В городе на каждом шагу бросались в глаза коричнево-бронзовые загорелые лица — лица людей, недавно или только накануне вернувшихся с дач, морских и горных курортов, и тех, кто оставался в городе все лето, но вовсю купался и жарился на солнце на многочисленных общественных пляжах в черте городе и окрестностях. Театры, Опера и кино открыли новый сезон, кафе заполнились, магазины и заводы снова работали в полную силу.

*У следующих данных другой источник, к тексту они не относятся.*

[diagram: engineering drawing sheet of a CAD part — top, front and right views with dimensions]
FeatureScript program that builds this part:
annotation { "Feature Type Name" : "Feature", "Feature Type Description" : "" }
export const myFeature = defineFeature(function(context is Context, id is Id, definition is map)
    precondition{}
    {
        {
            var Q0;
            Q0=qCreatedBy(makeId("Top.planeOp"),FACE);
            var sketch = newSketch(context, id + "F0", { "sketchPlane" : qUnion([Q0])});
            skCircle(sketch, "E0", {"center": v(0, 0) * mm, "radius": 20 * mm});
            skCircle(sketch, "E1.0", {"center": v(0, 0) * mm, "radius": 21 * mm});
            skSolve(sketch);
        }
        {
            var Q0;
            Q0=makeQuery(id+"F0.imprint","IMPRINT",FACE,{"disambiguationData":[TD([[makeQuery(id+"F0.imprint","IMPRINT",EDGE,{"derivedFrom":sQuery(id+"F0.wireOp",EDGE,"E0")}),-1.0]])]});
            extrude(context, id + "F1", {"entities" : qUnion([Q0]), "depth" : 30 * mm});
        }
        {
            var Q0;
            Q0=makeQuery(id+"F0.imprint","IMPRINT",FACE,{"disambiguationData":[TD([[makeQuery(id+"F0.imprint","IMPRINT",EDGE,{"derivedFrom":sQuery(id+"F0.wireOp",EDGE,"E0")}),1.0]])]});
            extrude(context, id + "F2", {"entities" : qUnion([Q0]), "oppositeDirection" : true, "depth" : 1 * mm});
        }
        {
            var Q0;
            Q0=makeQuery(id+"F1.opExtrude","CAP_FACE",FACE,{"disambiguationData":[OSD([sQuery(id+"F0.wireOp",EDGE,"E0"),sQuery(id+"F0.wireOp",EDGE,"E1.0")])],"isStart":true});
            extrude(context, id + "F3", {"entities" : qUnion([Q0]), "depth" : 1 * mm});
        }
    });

Лето выдалось в высшей степени засушливое и знойное, и те, кто был вынужден оставаться в городе, дышали не воздухом, а какой-то красно-желтой металлической взвесью, смешанной с удушающей вонью автомобильных выхлопов и плавящегося асфальта, — они вдыхали ее, обжигались и стонали. Но теперь лето близилось к концу, и на душе у людей скребли кошки, причем как раз у тех, кому оно причинило наибольшие страдания.

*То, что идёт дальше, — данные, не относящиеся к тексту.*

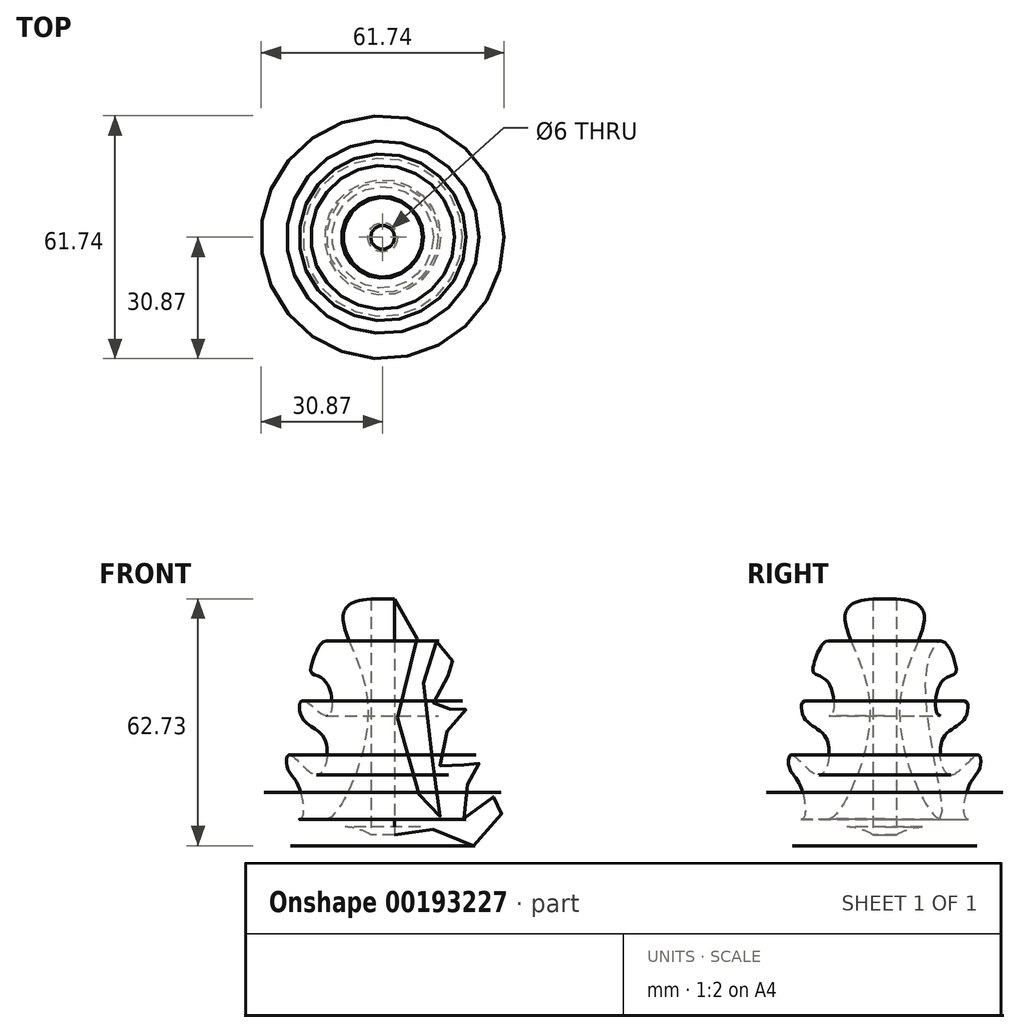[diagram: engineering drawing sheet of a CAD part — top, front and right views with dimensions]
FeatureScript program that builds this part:
annotation { "Feature Type Name" : "Feature", "Feature Type Description" : "" }
export const myFeature = defineFeature(function(context is Context, id is Id, definition is map)
    precondition{}
    {
        {
            var Q0;
            Q0=qCreatedBy(makeId("Right.planeOp"),FACE);
            var sketch = newSketch(context, id + "F0", { "sketchPlane" : qUnion([Q0])});
            skFitSpline(sketch, "E0", {"points": [v(0, 0) * mm, v(-11.72, 3.81) * mm, v(-25.81, 0) * mm, v(-30.24, 12.84) * mm, v(-21.17, 6.02) * mm, v(-21.52, 14.78) * mm, v(-24.17, 18.95) * mm, v(-23.7, 22.33) * mm, v(-16.68, 17.3) * mm, v(-14.67, 26.23) * mm, v(-20.4, 31.72) * mm, v(-20.32, 36.13) * mm, v(-13.98, 32.33) * mm, v(-14.14, 40.49) * mm, v(-17.8, 43) * mm, v(-18.2, 44.43) * mm, v(-14.84, 51.26) * mm, v(-10.4, 40.32) * mm, v(-14.2, 6.15) * mm, v(-4.23, 38.88) * mm, v(0, 62.1) * mm], "startDerivative": vector(-159.68, 129.16) * mm, "endDerivative": vector(720.52, -6.88) * mm});
            skLineSegment(sketch, "E1", {"start": v(0, 62.1) * mm, "end": v(0, 0) * mm});
            skSolve(sketch);
        }
        {
            var Q0;
            Q0=makeQuery(id+"F0.imprint","IMPRINT",FACE,{"disambiguationData":[TD([[makeQuery(id+"F0.imprint","IMPRINT",EDGE,{"derivedFrom":sQuery(id+"F0.wireOp",EDGE,"E0")}),-1.0]])]});
            var Q1;
            Q1=sQuery(id+"F0.wireOp",EDGE,"E1");
            revolve(context, id + "F1", {"entities" : qUnion([Q0]), "axis" : qUnion([Q1]), "revolveType" : RevolveType.FULL});
        }
        {
            var Q0;
            Q0=qCreatedBy(makeId("Top.planeOp"),FACE);
            var sketch = newSketch(context, id + "F2", { "sketchPlane" : qUnion([Q0])});
            skCircle(sketch, "E2", {"center": v(0, 0) * mm, "radius": 3 * mm});
            skSolve(sketch);
        }
        {
            var Q0;
            Q0=qSketchRegion(id+"F2",true);
            var Q1;
            Q1=makeQuery(id+"F1.opRevolve","SWEPT_FACE",FACE,{"disambiguationData":[OSD([sQuery(id+"F0.wireOp",EDGE,"E0")])]});
            extrude(context, id + "F3", {"entities" : qUnion([Q0]), "operationType" : NewBodyOperationType.REMOVE, "endBoundEntityFace" : qUnion([Q1]), "depth" : 65.53 * mm});
        }
    });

Было воскресенье, одиннадцать утра. Гордвайль встал ни свет ни заря и несколько часов работал, пока жена спала, а теперь одетый лежал навзничь на диване, который служил ему постелью и на котором сейчас были навалены грудой одеяла и подушки. Tea встала несколько минут назад в отличном настроении, спрыгнула с кровати и, поймав Гордвайля около стола, подняла его со стула, как берут на руки годовалого ребенка, и, бегая по комнате, стала качать его на руках. Она была в одной длинной ночной рубашке, он же полностью одет и обут. Поукачивав его так недолго, она взяла его за руки, как ребенка, которого учат ходить, и заставила танцевать, громко смеясь и крича: «Ну, кролик, ты все-таки прелесть что за малыш, несмотря ни на что!.. Отрада моей старости!..» И на этот раз, как всегда, когда она брала его на руки, Гордвайль всячески противился; со слабой, вымученной улыбкой он молил ее и требовал одновременно: «Прекрати, Tea! Оставь меня в покое, прошу тебя!» Но Tea и не думала отпускать его, пока совсем не обессилела. Прерывисто дыша, она произнесла: «Ну, кролик, целый день я бы все-таки не смогла таскать тебя так!»